The wide range of tools found shows the needs of the Vučedol Culture to improve herding, agriculture, hunting and fishing, weaving, making leather shoes and clothing, and pottery. Apart from handstones and millstones, there are many whetstones; stone axes with holes for handles; chisels; and mallets. Many chipped flint nuclei and their chips, or microliths, also confirm intensive craft activity. Bone tools included hoes from horn having a hole for a handle, as well as needles, awls, spatulas, multipurpose bone items, arrows, harpoons, and fishhooks.
Horns and thick animal bones display the first traces of sawing, and are the first attestation of saws anywhere.

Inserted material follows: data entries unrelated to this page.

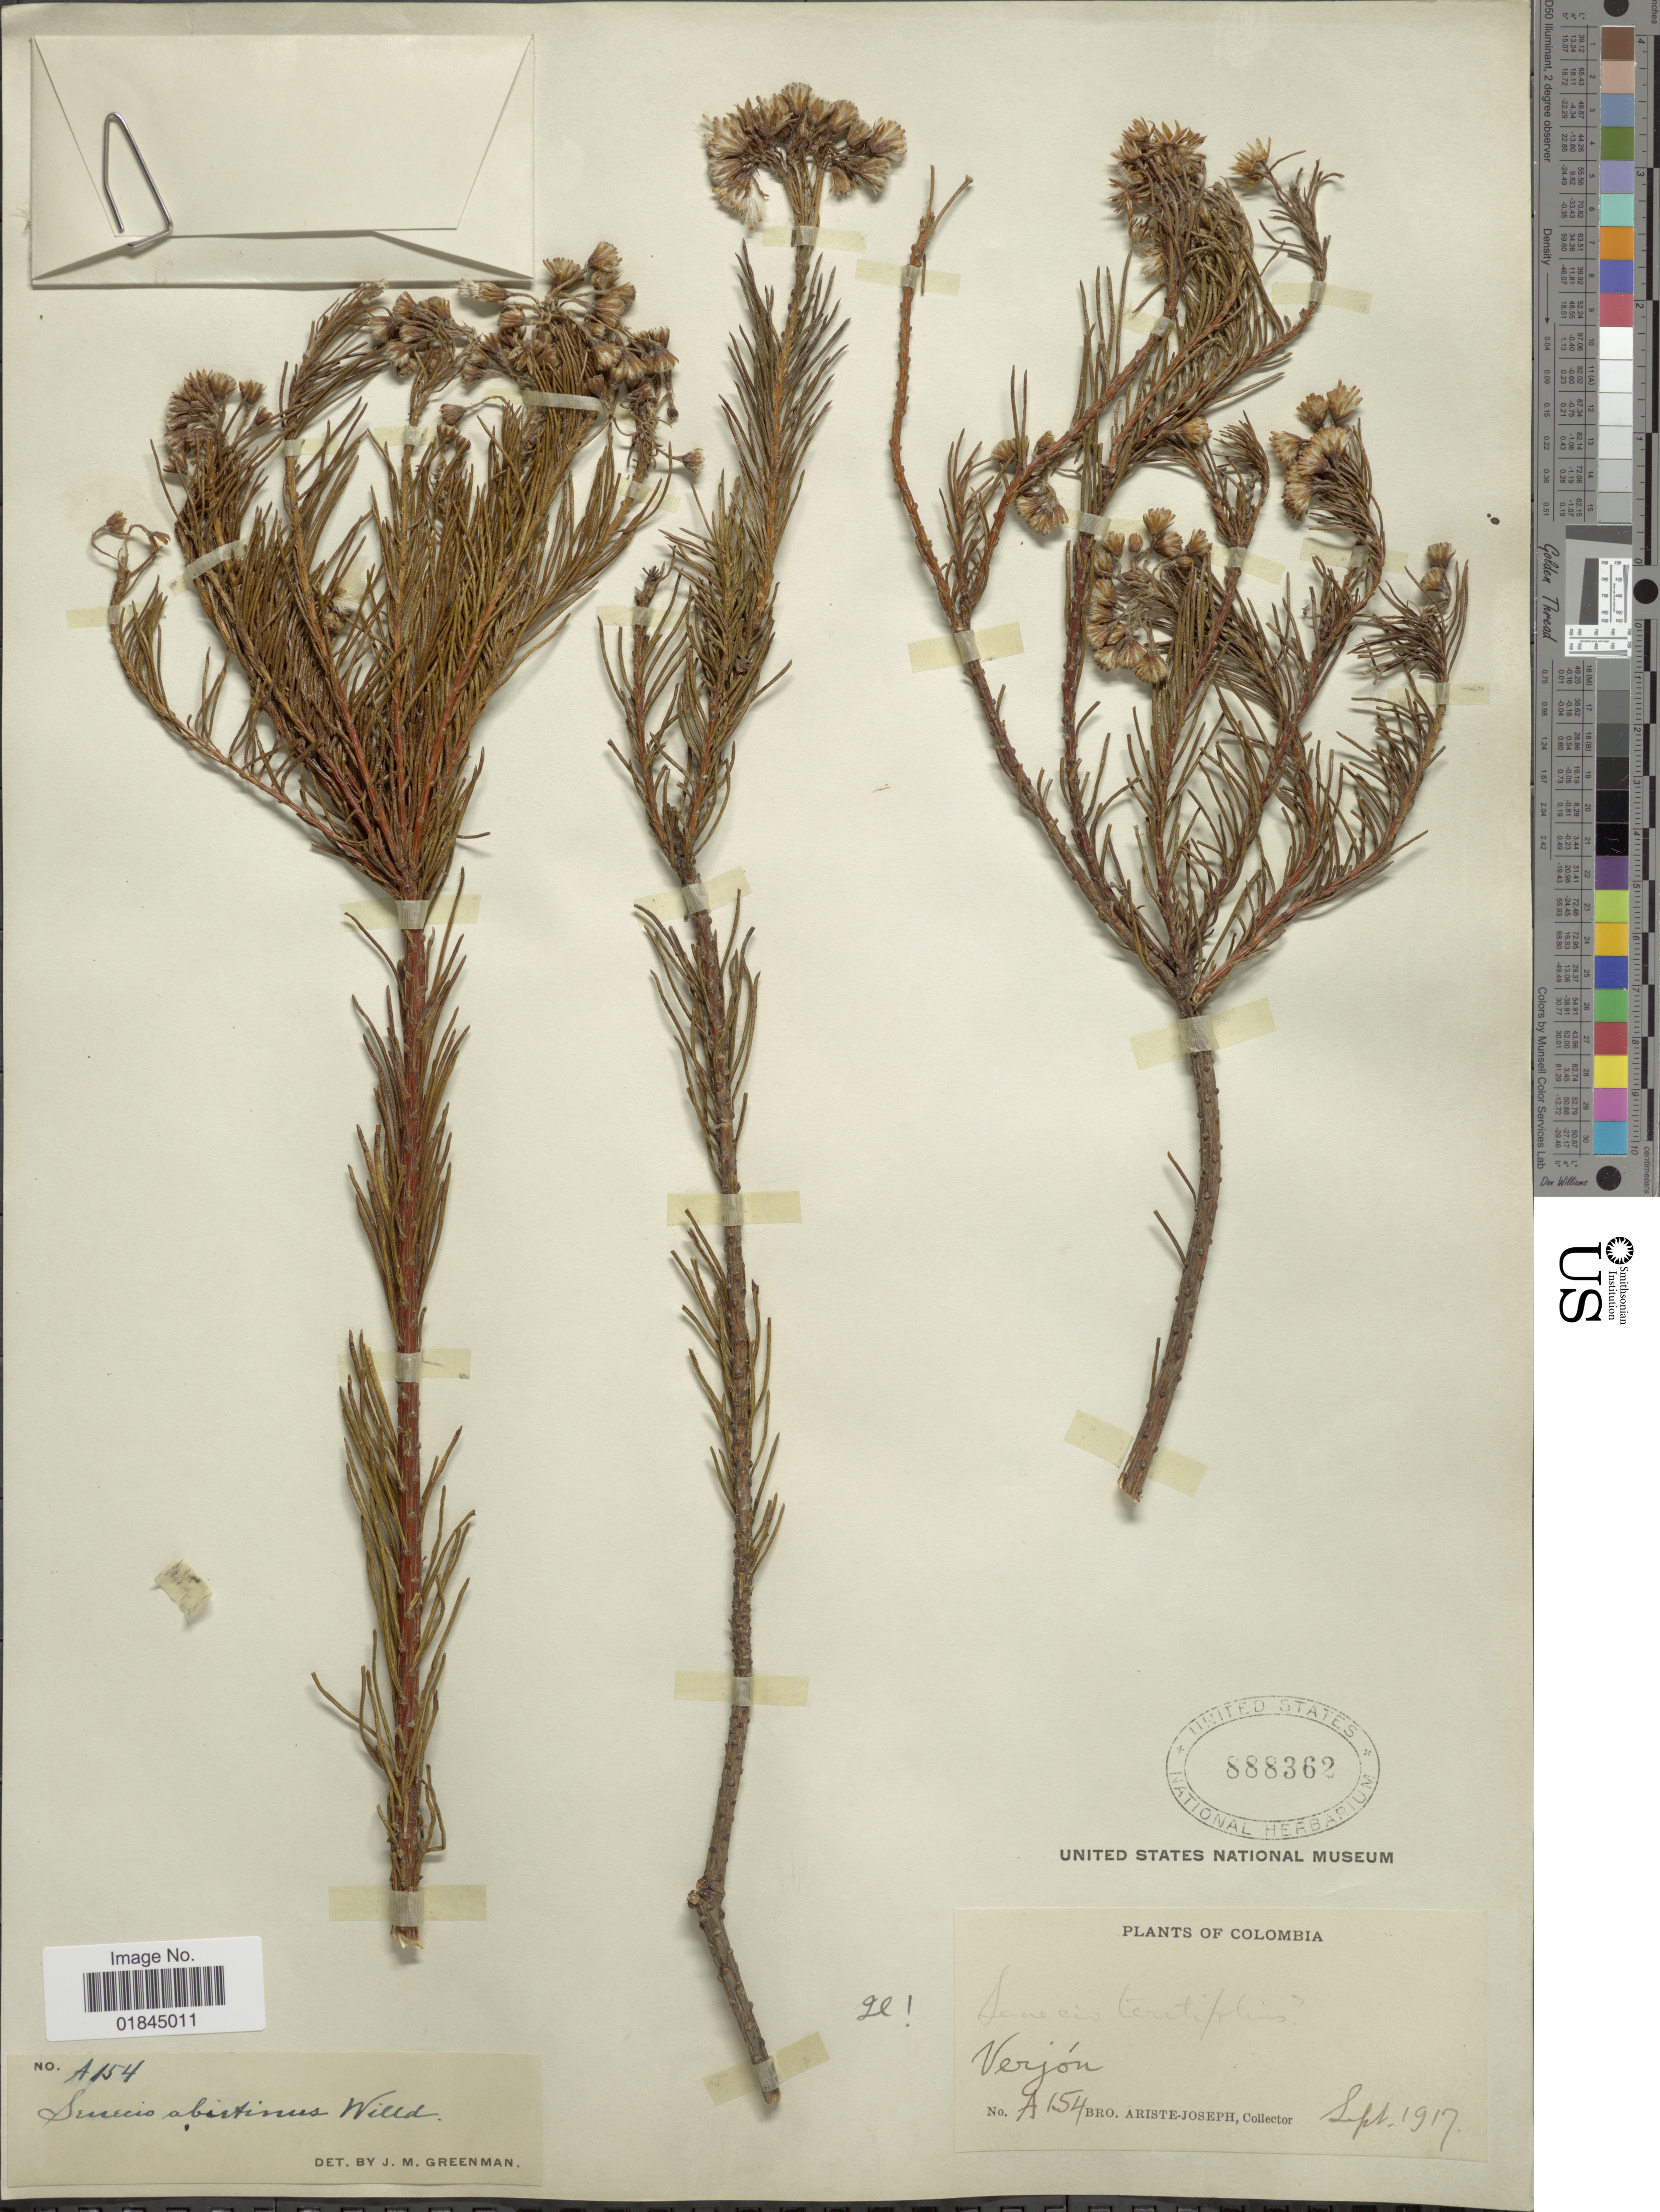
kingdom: Plantae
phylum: Tracheophyta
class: Magnoliopsida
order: Asterales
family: Asteraceae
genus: Pentacalia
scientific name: Pentacalia abietina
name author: (Willd. ex Wedd.) Cuatrec.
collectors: Bro. Ariste-Joseph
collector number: A154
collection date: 1917-09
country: Colombia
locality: Verjon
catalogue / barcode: US 888362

No saw has been found as yet in Vučedol Culture layers, nor elsewhere in the contemporary world, but one has been unearthed at Vučedol in a younger layer.
As ceramic figurines permit reconstruction of Vučedol clothing, finds of ceramic models make it possible to reconstruct footwear. All finds show that shoes were made separately for left and right feet. Leather and furs were used. Vučedolians had leather sandals or simple peasant moccasins from soft leather, low and higher shoes, boots and fur boots. Often with rich decorations, these surely served as elements of the ethnic costume.
The most beautiful Vučedol boot model is made of sewn leather and is today’s “size 19” – the size of a one-year-old’s foot, when the child is taking his first unaided steps.